It is difficult to look at the digital pound without feeling as though it has stagnated. Even though the consultation ended almost three years ago, the responses were tallied, and press releases were submitted, the same questions are still being raised in 2026. The Bank of England continues to release insightful publications. HM Treasury continues to pledge a “national conversation.” If the project quietly vanished tomorrow, no one in the city seems to know exactly what would change.
The initial consultation paper, which was released in February 2023, had the somewhat anxious vibe of a government agency attempting to look forward without making any commitments. Threadneedle Street officials were cautious but courteous. There was hedging in the language. The headline number, 51,529 responses, was almost too tidy; it was high enough to be respected but sufficiently dispersed to guarantee that no clear pattern emerged. A few hundred people respond to most consultations. This one attracted a small number of voters.

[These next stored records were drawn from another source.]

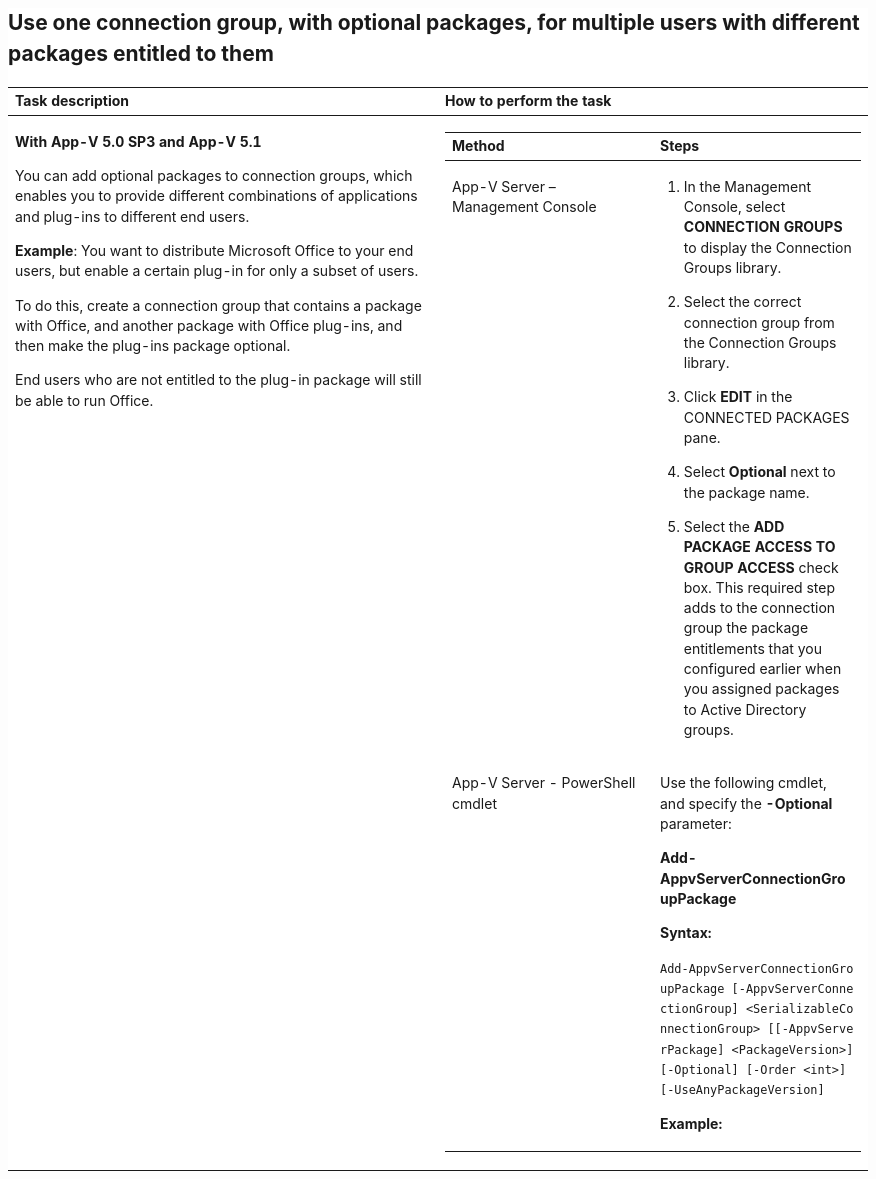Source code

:  

## <a href="" id="bkmk-apps-plugs-optional"></a>Use one connection group, with optional packages, for multiple users with different packages entitled to them


<table>
<colgroup>
<col width="50%" />
<col width="50%" />
</colgroup>
<thead>
<tr class="header">
<th align="left">Task description</th>
<th align="left">How to perform the task</th>
</tr>
</thead>
<tbody>
<tr class="odd">
<td align="left"><p><strong>With App-V 5.0 SP3 and App-V 5.1</strong></p>
<p>You can add optional packages to connection groups, which enables you to provide different combinations of applications and plug-ins to different end users.</p>
<p><strong>Example</strong>: You want to distribute Microsoft Office to your end users, but enable a certain plug-in for only a subset of users.</p>
<p>To do this, create a connection group that contains a package with Office, and another package with Office plug-ins, and then make the plug-ins package optional.</p>
<p>End users who are not entitled to the plug-in package will still be able to run Office.</p></td>
<td align="left"><table>
<colgroup>
<col width="50%" />
<col width="50%" />
</colgroup>
<thead>
<tr class="header">
<th align="left">Method</th>
<th align="left">Steps</th>
</tr>
</thead>
<tbody>
<tr class="odd">
<td align="left"><p>App-V Server – Management Console</p></td>
<td align="left"><ol>
<li><p>In the Management Console, select <strong>CONNECTION GROUPS</strong> to display the Connection Groups library.</p></li>
<li><p>Select the correct connection group from the Connection Groups library.</p></li>
<li><p>Click <strong>EDIT</strong> in the CONNECTED PACKAGES pane.</p></li>
<li><p>Select <strong>Optional</strong> next to the package name.</p></li>
<li><p>Select the <strong>ADD PACKAGE ACCESS TO GROUP ACCESS</strong> check box. This required step adds to the connection group the package entitlements that you configured earlier when you assigned packages to Active Directory groups.</p></li>
</ol></td>
</tr>
<tr class="even">
<td align="left"><p>App-V Server - PowerShell cmdlet</p></td>
<td align="left"><p>Use the following cmdlet, and specify the <strong>-Optional</strong> parameter:</p>
<p><strong>Add-AppvServerConnectionGroupPackage</strong></p>
<p><strong>Syntax:</strong></p>
<p><code>Add-AppvServerConnectionGroupPackage [-AppvServerConnectionGroup] &lt;SerializableConnectionGroup&gt; [[-AppvServerPackage] &lt;PackageVersion&gt;] [-Optional] [-Order &lt;int&gt;] [-UseAnyPackageVersion]</code></p>
<p><strong>Example:</strong></p>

| Key Information | Details |
|---|---|
| Project Name | Digital Pound (Retail CBDC) |
| Lead Authorities | Bank of England & HM Treasury |
| Original Consultation Launched | 7 February 2023 |
| Consultation Closed | 30 June 2023 |
| Total Public Responses | 51,529 |
| Current Status (2026) | Multi-year design phase, no launch decision |
| Proposed Individual Holding Limit | £10,000 – £20,000 |
| Privacy Watchdog Involved | Information Commissioner’s Office (ICO) |
| Parliamentary Body Reviewing | House of Lords Economic Affairs Committee |
| Earliest Possible Build Decision | Mid-to-late 2020s |
| Required Before Launch | Primary legislation through Parliament |
Speaking with those in the payments and policy fields gives me the impression that the digital pound has turned into a project that no one wants to abandon and no one is sure how to begin. The legal framework, the commercial model, the holding limits, and the issue of who pays for the wallets are among the unresolved issues, according to UK Finance’s January 2026 blog. Each one is the type of problem that sounds technical until you realize that it affects whether or not common households would ever use it.
The topic of privacy always seems to come up. When allowed to comment on those 51,529 responses, the public was even more explicit about the standards expected than the ICO was in its formal response. Many respondents stated unequivocally that they had no faith in the government or the Bank to protect the data. A digital pound, according to officials, would have privacy safeguards at least as robust as those found on debit cards. The problem is that very few people appear to believe them, and belief is essentially the entire game when it comes to money.
On a weekday, you can practically feel the apathy as you stroll through Canary Wharf. Stablecoins, tokenized deposits, and the gradual shift in payment flows toward systems that don’t require a central bank to create anything new are among the other issues that the bankers there are worried about. A CBDC was tested in the Bahamas. Nigeria did the same. Jamaica did the same. In each instance, adoption has been minimal. It’s difficult to ignore the fact that the most popular digital currencies in use today were created by private businesses that never bothered to request authorization.
The Bank of England’s stance, subtly articulated in speeches and reports, is that preparation is the aim in and of itself. Construct the choice. Store it on the shelf. Perhaps never use it. That can be justified. In a sense, it’s also an admission. The ECB has pushed back with a figure closer to €6 billion, despite PwC’s analysis suggesting the eurozone could spend €18–30 billion on digital euro infrastructure in the early years. No one has come up with a comparable figure for Britain, which, depending on your mood, is either avoidance or caution.
What remains is the peculiar political form of the entire situation. Primary legislation would be required for a digital pound. Parliament would have to debate it in public. Voters would take notice. Furthermore, even after three years of design work, the project’s supporters still find it difficult to sum up in a single sentence what issue it addresses that contactless cards and quicker payments haven’t already. The honest response might be that it’s insurance against an unseen future: against private stablecoins, against cash’s gradual decline, and against becoming irrelevant in a world where money flows through other people’s pipes.
The consultation never fully resolved the question of whether that is worth the expense and the trust.